A dozen Virginia outdoor organizations and businesses have released a letter supporting climate change rules by the Environmental Protection Agency.

The groups, led by the National Wildlife Federation and Trout Unlimited, cite damage already happening to moose and migratory bird hunting – and a frightening decline in Virginia's native cold-water brook trout.

"We're in the field constantly evaluating habitat conditions,” says John Gale, national sportsmen campaigns manager for the National Wildlife Federation. "As Mother Nature's bodyguards I think we feel really duty bound to raise the alarm when threats like climate change put our hunting and angling heritage at risk."

Gale says like many, hunting is a family tradition for him.

"I know that one day, when she's all grown up, I'm going to have to look my sweet little 5-year-old daughter in the eyes and tell her I took a stand when it mattered the most," he says.

The EPA is taking comments on a plan to reduce greenhouse gas emissions from existing power plants 20 percent by 2020.

According to the National Wildlife Federation, the outdoor industry is worth more than $13 billion dollars to Virginia – and nationally, $90 billion.

The group says fishing alone is worth half a billion dollars a year to the state, but Rick Weiss, president of Roanoke Valley Trout Unlimited, says the fishing is threatened by a sharp decline in native brook trout.

He says global warming is driving the brookies out of Virginia's cold-water mountain streams.

"They're already gone from 35 percent of their original habitat, and a recent climate modeling study by the National Wildlife Federation estimated that the species is going to be completely gone by the middle of the century," he points out.

Critics say the power plant limits will be bad for the economy.

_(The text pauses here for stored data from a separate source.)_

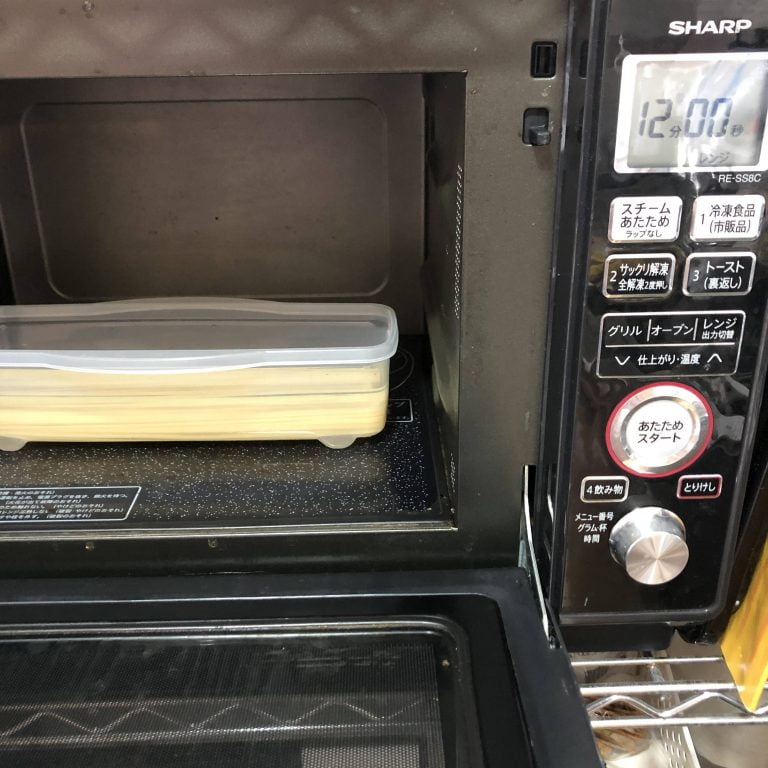
Identify the location of oven panel button. This screenshot has width=768, height=768. [x=680, y=346], [x=641, y=276], [x=727, y=273], [x=732, y=223], [x=644, y=220], [x=659, y=439].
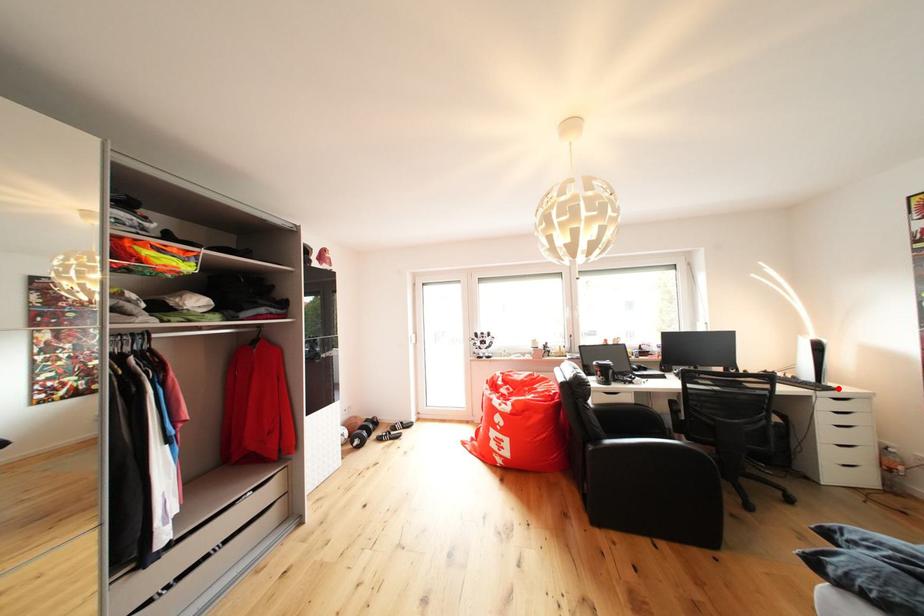
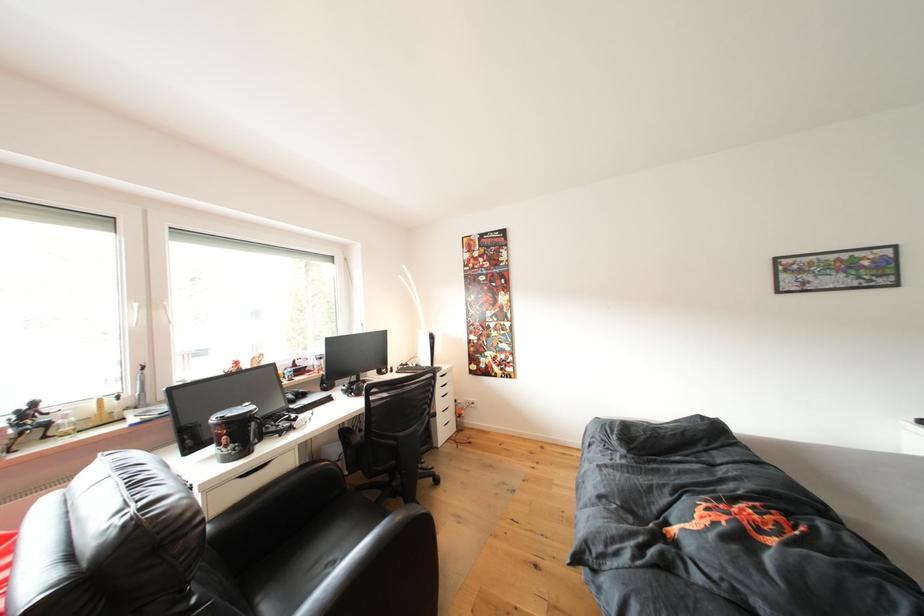
The point at the highlighted location is marked in the first image. Where is the corresponding point in the second image?

(444, 370)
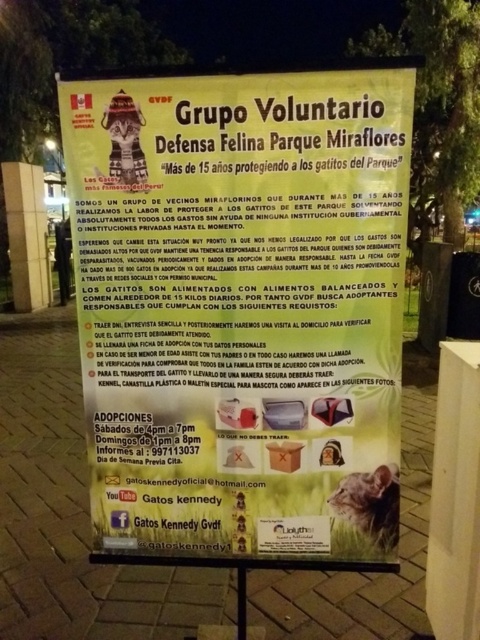
Question: Among these objects, which one is nearest to the camera?

Choices:
 (A) fuzzy brown cat at lower right
 (B) white paper poster at center

Answer: (B)

Question: In this image, where is white paper poster at center located relative to fuzzy brown cat at lower right?

Choices:
 (A) right
 (B) left

Answer: (B)

Question: Is white paper poster at center positioned at the back of fuzzy brown cat at lower right?

Choices:
 (A) yes
 (B) no

Answer: (B)

Question: Which point is farther from the camera taking this photo?

Choices:
 (A) (384, 528)
 (B) (402, 289)

Answer: (A)

Question: Can you confirm if white paper poster at center is wider than fuzzy brown cat at lower right?

Choices:
 (A) no
 (B) yes

Answer: (B)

But the Wildlife Federation says such criticisms have typically been exaggerated.

Jay Chancellor, the NWF’s Virginia sportsmen outreach consultant, points out that the U.S. economy grew 200 percent between 1970 and 2006 – despite new clean air rules that came with the creation of the EPA.

"Since 1970, every dollar invested in compliance with the Clean Air Act has actually yielded four to eight dollars in economic benefit," he says.